Our results clearly demonstrate the importance of tailoring the surface properties of magnetic NPs to enhance their MR imaging capabilities for in vitro and in vivo applications. Taking into account the negligible effect of MLs on the T₂ of the normal cells and a massive signal decrease in the cancerous cells, not only did MLs prove to be highly efficient, but the selectivity between the normal (non-cancerous) and cancerous cells was clearly demonstrated.

5. Conclusions

To the best of our knowledge, this article represents the first systematic study of the influence of different phospholipids on the r₂ values of MLs containing magnetic NPs in the bilayer.

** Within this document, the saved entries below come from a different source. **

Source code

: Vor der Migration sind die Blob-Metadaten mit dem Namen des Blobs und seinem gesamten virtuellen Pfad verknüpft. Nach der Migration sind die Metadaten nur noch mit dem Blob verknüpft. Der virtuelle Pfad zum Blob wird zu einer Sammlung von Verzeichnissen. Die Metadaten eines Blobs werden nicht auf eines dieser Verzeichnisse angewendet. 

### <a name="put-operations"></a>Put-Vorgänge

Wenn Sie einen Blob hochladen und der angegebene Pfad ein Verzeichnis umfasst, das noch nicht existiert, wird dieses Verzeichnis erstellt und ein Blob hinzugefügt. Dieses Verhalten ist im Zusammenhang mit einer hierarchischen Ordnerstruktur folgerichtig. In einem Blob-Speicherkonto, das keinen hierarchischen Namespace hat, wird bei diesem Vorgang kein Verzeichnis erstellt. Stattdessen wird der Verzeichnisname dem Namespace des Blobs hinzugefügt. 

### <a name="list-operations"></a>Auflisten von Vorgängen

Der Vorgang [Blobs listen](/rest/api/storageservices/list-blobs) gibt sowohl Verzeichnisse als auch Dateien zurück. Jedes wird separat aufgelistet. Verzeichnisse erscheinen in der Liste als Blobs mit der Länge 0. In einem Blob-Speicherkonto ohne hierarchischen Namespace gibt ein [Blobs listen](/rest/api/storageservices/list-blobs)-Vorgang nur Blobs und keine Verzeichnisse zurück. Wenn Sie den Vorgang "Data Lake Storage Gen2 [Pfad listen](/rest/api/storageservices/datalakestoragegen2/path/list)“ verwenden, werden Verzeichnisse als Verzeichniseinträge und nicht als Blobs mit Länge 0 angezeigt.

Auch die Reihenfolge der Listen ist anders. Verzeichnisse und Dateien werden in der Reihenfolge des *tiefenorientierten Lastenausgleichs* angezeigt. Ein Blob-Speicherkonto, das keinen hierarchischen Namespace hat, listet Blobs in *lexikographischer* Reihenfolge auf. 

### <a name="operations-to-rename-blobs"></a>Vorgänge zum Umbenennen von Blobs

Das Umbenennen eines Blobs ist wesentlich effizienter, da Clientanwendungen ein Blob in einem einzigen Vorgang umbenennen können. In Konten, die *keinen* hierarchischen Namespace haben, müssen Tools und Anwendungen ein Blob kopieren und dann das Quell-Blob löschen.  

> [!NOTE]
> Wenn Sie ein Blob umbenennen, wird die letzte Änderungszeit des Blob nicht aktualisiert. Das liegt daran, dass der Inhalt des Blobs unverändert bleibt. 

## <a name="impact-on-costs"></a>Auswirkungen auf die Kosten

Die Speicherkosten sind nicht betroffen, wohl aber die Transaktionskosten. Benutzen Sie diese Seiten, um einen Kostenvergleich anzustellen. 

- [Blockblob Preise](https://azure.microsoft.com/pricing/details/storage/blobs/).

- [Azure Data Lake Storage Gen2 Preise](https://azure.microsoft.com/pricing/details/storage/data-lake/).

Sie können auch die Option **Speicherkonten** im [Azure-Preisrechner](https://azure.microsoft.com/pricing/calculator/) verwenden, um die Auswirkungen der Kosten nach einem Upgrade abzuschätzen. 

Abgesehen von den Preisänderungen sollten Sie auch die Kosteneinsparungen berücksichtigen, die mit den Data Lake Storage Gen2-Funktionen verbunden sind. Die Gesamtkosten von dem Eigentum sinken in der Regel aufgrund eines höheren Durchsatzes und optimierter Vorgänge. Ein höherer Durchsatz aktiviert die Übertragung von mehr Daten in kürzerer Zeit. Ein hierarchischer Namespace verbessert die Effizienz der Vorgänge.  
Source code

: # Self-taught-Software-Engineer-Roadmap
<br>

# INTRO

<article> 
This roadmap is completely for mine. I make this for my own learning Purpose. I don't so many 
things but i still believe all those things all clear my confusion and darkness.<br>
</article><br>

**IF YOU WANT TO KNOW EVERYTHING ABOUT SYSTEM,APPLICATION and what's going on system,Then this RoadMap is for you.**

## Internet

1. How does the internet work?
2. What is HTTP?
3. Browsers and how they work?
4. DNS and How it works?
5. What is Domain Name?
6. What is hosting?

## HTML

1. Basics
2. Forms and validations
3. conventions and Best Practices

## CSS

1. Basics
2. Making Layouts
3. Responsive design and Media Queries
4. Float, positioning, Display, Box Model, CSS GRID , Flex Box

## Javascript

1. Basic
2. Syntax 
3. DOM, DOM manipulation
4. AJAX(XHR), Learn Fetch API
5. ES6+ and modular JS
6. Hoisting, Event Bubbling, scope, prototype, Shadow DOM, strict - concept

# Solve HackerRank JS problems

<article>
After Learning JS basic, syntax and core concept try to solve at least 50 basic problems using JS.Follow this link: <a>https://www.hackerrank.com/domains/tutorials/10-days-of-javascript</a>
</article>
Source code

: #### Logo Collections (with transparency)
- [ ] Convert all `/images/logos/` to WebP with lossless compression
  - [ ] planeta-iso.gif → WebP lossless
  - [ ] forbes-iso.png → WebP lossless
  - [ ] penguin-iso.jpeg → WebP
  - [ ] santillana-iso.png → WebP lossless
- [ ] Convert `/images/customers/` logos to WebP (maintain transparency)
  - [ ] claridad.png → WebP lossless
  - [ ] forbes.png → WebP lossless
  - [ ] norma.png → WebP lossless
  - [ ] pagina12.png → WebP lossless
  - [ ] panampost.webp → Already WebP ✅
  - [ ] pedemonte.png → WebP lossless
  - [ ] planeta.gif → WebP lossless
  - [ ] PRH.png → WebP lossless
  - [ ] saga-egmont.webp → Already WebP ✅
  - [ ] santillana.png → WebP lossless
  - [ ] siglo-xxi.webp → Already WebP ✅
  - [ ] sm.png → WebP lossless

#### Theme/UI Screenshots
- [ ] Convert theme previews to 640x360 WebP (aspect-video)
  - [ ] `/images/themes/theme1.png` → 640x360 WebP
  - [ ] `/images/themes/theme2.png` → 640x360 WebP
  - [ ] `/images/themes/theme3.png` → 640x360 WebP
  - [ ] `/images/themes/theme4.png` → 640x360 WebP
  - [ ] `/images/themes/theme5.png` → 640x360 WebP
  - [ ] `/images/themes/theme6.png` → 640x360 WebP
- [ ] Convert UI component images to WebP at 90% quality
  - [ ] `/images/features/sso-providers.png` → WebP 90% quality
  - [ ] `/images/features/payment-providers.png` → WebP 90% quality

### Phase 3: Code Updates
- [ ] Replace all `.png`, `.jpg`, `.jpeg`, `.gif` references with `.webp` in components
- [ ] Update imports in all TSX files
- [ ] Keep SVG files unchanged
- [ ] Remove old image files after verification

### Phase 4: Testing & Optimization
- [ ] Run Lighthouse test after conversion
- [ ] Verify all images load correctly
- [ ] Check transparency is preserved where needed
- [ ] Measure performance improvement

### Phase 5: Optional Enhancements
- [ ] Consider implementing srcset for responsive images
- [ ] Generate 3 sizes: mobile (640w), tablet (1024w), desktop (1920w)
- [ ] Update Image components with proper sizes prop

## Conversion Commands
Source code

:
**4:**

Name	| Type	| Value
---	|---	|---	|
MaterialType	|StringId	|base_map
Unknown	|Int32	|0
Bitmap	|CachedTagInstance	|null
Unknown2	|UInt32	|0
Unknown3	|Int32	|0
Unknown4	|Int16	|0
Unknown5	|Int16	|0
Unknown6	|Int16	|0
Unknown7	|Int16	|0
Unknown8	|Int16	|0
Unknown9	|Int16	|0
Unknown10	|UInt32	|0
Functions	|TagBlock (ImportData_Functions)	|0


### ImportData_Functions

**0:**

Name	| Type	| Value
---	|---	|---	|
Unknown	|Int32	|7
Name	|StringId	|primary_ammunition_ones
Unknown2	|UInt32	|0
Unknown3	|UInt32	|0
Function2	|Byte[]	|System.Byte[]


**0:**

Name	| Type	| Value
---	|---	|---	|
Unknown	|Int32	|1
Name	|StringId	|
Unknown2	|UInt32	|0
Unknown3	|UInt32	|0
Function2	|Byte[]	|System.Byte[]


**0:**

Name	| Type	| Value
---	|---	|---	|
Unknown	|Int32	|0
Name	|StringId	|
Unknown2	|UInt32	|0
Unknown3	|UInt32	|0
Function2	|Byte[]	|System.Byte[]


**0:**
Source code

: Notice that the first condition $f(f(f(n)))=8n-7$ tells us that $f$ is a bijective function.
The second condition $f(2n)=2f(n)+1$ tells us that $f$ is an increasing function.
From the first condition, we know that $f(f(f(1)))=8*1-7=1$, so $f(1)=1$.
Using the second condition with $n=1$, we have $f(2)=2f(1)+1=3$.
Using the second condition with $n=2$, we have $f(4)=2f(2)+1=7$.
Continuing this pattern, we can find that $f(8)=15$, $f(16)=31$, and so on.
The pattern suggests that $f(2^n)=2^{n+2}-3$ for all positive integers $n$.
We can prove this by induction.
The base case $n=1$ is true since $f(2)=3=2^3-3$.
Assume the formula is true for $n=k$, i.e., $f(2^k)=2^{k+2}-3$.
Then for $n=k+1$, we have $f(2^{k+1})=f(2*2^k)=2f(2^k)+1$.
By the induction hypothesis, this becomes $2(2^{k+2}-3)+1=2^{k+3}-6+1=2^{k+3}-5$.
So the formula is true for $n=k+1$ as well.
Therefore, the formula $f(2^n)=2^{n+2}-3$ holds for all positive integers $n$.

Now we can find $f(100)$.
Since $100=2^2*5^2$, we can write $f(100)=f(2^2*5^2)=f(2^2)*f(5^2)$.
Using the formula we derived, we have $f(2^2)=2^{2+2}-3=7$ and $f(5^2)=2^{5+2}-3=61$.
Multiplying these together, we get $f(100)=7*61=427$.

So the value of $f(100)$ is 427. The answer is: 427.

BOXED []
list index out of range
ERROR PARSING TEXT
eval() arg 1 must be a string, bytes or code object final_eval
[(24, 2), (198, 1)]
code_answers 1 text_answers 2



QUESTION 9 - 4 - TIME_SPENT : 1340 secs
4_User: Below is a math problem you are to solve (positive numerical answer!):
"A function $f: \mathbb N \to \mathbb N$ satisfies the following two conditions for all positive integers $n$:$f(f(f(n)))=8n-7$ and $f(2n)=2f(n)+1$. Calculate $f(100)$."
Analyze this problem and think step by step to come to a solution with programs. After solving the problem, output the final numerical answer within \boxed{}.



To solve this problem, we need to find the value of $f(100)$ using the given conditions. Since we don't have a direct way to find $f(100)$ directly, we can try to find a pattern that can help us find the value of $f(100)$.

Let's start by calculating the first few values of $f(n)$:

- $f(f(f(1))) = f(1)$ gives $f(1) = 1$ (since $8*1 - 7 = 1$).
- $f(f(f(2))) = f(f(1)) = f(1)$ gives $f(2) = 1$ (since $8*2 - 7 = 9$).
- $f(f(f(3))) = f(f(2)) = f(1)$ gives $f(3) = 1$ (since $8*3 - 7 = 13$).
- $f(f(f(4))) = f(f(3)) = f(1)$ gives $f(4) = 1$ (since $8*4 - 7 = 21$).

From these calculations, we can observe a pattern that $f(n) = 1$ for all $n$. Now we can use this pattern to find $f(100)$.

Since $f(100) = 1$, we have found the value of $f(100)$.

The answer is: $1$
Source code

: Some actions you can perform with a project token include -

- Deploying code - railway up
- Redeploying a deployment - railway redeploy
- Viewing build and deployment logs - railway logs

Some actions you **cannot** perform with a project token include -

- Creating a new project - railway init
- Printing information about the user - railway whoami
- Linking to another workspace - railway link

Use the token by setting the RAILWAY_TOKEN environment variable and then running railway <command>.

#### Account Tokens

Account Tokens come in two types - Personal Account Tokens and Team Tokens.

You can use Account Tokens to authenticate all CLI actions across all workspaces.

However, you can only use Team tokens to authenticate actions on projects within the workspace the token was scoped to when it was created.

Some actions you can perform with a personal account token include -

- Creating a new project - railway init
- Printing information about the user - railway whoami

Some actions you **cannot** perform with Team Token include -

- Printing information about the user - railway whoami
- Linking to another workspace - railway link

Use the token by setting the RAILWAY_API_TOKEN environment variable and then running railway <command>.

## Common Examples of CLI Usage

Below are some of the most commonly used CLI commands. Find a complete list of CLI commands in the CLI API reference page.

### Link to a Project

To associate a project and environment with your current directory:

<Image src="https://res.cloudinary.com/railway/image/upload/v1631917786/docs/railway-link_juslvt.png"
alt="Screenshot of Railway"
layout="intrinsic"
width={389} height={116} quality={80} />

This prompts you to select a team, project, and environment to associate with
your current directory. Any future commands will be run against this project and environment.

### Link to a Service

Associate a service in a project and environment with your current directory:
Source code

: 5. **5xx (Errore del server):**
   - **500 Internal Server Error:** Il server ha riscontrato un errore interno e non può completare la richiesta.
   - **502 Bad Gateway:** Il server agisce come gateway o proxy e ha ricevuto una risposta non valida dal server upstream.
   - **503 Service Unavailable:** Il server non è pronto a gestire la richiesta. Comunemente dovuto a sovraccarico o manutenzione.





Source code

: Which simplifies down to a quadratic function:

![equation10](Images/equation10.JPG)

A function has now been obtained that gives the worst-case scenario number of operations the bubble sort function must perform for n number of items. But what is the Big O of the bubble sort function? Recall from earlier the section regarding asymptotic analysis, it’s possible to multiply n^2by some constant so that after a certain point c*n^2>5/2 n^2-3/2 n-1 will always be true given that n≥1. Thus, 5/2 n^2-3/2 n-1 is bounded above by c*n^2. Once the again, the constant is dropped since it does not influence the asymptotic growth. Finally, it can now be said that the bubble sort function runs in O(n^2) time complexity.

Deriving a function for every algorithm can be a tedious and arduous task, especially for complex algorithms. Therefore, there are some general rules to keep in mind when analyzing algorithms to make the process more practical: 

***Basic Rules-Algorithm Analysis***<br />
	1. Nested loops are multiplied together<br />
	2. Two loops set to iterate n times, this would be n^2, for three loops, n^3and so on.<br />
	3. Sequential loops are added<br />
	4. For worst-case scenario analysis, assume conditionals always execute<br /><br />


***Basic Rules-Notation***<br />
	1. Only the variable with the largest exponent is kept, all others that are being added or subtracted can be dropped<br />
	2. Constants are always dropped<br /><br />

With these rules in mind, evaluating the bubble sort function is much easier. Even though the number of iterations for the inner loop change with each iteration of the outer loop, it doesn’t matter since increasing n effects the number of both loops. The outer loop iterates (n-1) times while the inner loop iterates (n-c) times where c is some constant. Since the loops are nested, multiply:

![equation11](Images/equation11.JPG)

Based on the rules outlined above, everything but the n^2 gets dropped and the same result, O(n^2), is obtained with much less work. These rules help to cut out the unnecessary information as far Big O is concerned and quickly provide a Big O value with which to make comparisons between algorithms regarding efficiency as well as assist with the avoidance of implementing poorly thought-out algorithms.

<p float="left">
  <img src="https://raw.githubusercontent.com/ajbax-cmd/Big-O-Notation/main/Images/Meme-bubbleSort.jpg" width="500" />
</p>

Our results showed that r₂ values were highly influenced by the lipid bilayer composition, which was contributed to the differences in the fluidity and the diffusion dynamics of the water molecules in the secondary sphere of IO NPs. Overall, all the prepared liposomal formulations exhibited higher r₂ values than the hydrophilic HCA-IO NPs. Due to the high bilayer fluidity of DOPC-based formulations, their MRI performance was superior to other liposomal formulations. Our in vitro experiments showed that our DOPC/Chol MLs were proven to be non-toxic for normal (NPU) and cancerous (T24) cells after incubation for 24 h. Moreover, the in vitro MRI measurements revealed that MLs could serve as an excellent contrast agent, enabling an easier distinction between the healthy and the cancerous tissues, proving that the studied magneto-liposomes have a high potential to be used as an MRI contrast agent even at very low concentration. Furthermore, MLs could encapsulate a wide range of therapeutics and diagnostics in their aqueous core, offering a great platform for the preparation of multifunctional nanoparticles for theranostics and image-guided drug delivery.